### Instructions
• a. Reproduce the text of the metallicity-calibration summary between "arXiv: 1705.10309 ·" and "formation rate galaxies.", inclusive.
• b. Extend the summary of the stochastic IMF metallicity paper with the content that would come after its last line.

### Supplied passage
+ + + + + + +

# Metallicity calibrations of low star-forming galaxies: the influence of   a stochastic IMF

**Authors:** Mieke Paalvast, Jarle Brinchmann

arXiv: 1705.10309 · 2017-07-19

## TL;DR

This study investigates how stochastic sampling of the initial mass function affects metallicity estimates in low star-forming galaxies, revealing biases in common calibration methods and emphasizing the importance of indicator choice.

## Contribution

It demonstrates the impact of stochastic IMF sampling on metallicity calibrations and identifies the most robust indicators for low star formation rate galaxies.

## Key findings

- Stochastic IMF sampling causes overestimation of O/H with certain calibrators.
- Te method underestimates metallicity in low-metallicity galaxies.
- N2O2 calibration remains relatively unbiased at low SFRs.

+ + + + + + +

### Information supplied
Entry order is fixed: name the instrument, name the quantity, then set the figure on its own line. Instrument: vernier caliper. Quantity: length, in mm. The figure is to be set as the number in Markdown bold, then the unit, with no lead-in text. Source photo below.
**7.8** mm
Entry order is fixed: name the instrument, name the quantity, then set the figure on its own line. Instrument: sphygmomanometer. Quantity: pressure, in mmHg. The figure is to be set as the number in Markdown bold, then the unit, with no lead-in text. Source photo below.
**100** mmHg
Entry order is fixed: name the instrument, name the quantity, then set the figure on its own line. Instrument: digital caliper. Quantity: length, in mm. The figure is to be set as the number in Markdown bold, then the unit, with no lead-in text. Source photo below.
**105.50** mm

+ + + + + + +

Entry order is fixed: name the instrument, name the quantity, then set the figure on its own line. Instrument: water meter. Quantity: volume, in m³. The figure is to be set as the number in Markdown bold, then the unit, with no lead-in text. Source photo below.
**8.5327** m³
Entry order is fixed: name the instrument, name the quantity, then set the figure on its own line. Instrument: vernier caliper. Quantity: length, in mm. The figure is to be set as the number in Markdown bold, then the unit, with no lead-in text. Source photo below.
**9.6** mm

+ + + + + + +

### Per-task answers
• a.
arXiv: 1705.10309 · 2017-07-19

## TL;DR

This study investigates how stochastic sampling of the initial mass function affects metallicity estimates in low star-forming galaxies, revealing biases in common calibration methods and emphasizing the importance of indicator choice.

## Contribution

It demonstrates the impact of stochastic IMF sampling on metallicity calibrations and identifies the most robust indicators for low star formation rate galaxies.

• b.
## Abstract

We present a study of the consequences of an initial mass function that is stochastically sampled on the main emission lines used for gas-phase metallicity estimates in extra-galactic sources. We use the stochastic stellar population code SLUG and the photoionisation code Cloudy to show that the stochastic sampling of the massive end of the mass function can lead to clear variations in the relative production of energetic emission lines such as [OIII] relative to that of Balmer lines. We use this to study the impact on the Te, N2O2, R23 and O3N2 metallicity calibrators. We find that stochastic sampling of the IMF leads to a systematic over-estimate of O/H in galaxies with low star formation rates (< $10^{-3}$ M$_\odot$/yr) when using the N2O2, R23 and O3N2 strong-line methods, and an under-estimate when using the Te method on galaxies of sub-solar metallicity. We point out that while the SFR(Ha)-to-SFR(UV) ratio can be used to identify systems where the initial mass function might be insufficiently sampled, it does not provide sufficient information to fully correct the metallicity calibrations at low star formation rates. Care must therefore be given in the choice of metallicity indicators in such systems, with the N2O2 indicator proving most robust of those tested by us, with a bias of 0.08 dex for models with SFR = $10^{-4}$ M$_\odot$/yr and solar metallicity.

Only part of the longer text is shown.